*Directions for this task*: Each entry, in full: reproduce it exactly.

*Data for analysis*:
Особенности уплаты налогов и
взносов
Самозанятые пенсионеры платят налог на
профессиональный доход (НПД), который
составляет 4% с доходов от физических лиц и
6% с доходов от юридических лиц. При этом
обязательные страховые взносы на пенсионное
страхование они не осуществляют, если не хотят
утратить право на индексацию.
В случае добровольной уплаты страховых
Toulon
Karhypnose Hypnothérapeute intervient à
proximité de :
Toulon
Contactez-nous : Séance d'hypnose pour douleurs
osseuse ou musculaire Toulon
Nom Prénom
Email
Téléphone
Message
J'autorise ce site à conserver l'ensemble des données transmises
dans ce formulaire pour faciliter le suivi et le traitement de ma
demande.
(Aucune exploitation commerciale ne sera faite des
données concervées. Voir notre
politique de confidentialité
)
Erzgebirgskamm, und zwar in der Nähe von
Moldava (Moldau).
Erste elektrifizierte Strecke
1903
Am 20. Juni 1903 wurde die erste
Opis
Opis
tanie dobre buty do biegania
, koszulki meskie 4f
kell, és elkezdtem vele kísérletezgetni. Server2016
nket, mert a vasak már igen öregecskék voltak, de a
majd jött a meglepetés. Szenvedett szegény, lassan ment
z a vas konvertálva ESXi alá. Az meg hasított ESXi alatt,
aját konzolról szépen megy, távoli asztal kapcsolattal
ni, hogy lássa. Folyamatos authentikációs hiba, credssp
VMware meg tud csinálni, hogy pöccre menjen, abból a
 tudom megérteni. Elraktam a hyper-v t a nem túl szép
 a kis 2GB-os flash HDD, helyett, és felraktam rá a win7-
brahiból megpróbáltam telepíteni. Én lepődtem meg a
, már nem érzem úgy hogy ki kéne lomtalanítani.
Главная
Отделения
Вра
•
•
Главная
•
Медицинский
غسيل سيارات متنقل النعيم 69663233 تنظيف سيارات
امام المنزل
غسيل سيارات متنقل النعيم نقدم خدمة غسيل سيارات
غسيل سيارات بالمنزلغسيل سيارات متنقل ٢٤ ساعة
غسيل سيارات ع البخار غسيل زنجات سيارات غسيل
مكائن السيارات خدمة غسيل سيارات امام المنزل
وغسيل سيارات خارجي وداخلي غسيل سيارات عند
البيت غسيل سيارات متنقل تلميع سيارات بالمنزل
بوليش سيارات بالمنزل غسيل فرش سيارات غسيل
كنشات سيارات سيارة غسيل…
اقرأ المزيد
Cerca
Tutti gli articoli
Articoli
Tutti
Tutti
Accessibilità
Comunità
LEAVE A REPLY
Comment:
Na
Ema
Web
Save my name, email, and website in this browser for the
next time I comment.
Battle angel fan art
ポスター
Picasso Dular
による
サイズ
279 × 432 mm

*Written answer*:
Особенности уплаты налогов и
взносов
Самозанятые пенсионеры платят налог на
профессиональный доход (НПД), который
составляет 4% с доходов от физических лиц и
6% с доходов от юридических лиц. При этом
обязательные страховые взносы на пенсионное
страхование они не осуществляют, если не хотят
утратить право на индексацию.
В случае добровольной уплаты страховых
Toulon
Karhypnose Hypnothérapeute intervient à
proximité de :
Toulon
Contactez-nous : Séance d'hypnose pour douleurs
osseuse ou musculaire Toulon
Nom Prénom
Email
Téléphone
Message
J'autorise ce site à conserver l'ensemble des données transmises
dans ce formulaire pour faciliter le suivi et le traitement de ma
demande.
(Aucune exploitation commerciale ne sera faite des
données concervées. Voir notre
politique de confidentialité
)
Erzgebirgskamm, und zwar in der Nähe von
Moldava (Moldau).
Erste elektrifizierte Strecke
1903
Am 20. Juni 1903 wurde die erste
Opis
Opis
tanie dobre buty do biegania
, koszulki meskie 4f
kell, és elkezdtem vele kísérletezgetni. Server2016
nket, mert a vasak már igen öregecskék voltak, de a
majd jött a meglepetés. Szenvedett szegény, lassan ment
z a vas konvertálva ESXi alá. Az meg hasított ESXi alatt,
aját konzolról szépen megy, távoli asztal kapcsolattal
ni, hogy lássa. Folyamatos authentikációs hiba, credssp
VMware meg tud csinálni, hogy pöccre menjen, abból a
 tudom megérteni. Elraktam a hyper-v t a nem túl szép
 a kis 2GB-os flash HDD, helyett, és felraktam rá a win7-
brahiból megpróbáltam telepíteni. Én lepődtem meg a
, már nem érzem úgy hogy ki kéne lomtalanítani.
Главная
Отделения
Вра
•
•
Главная
•
Медицинский
غسيل سيارات متنقل النعيم 69663233 تنظيف سيارات
امام المنزل
غسيل سيارات متنقل النعيم نقدم خدمة غسيل سيارات
غسيل سيارات بالمنزلغسيل سيارات متنقل ٢٤ ساعة
غسيل سيارات ع البخار غسيل زنجات سيارات غسيل
مكائن السيارات خدمة غسيل سيارات امام المنزل
وغسيل سيارات خارجي وداخلي غسيل سيارات عند
البيت غسيل سيارات متنقل تلميع سيارات بالمنزل
بوليش سيارات بالمنزل غسيل فرش سيارات غسيل
كنشات سيارات سيارة غسيل…
اقرأ المزيد
Cerca
Tutti gli articoli
Articoli
Tutti
Tutti
Accessibilità
Comunità
LEAVE A REPLY
Comment:
Na
Ema
Web
Save my name, email, and website in this browser for the
next time I comment.
Battle angel fan art
ポスター
Picasso Dular
による
サイズ
279 × 432 mm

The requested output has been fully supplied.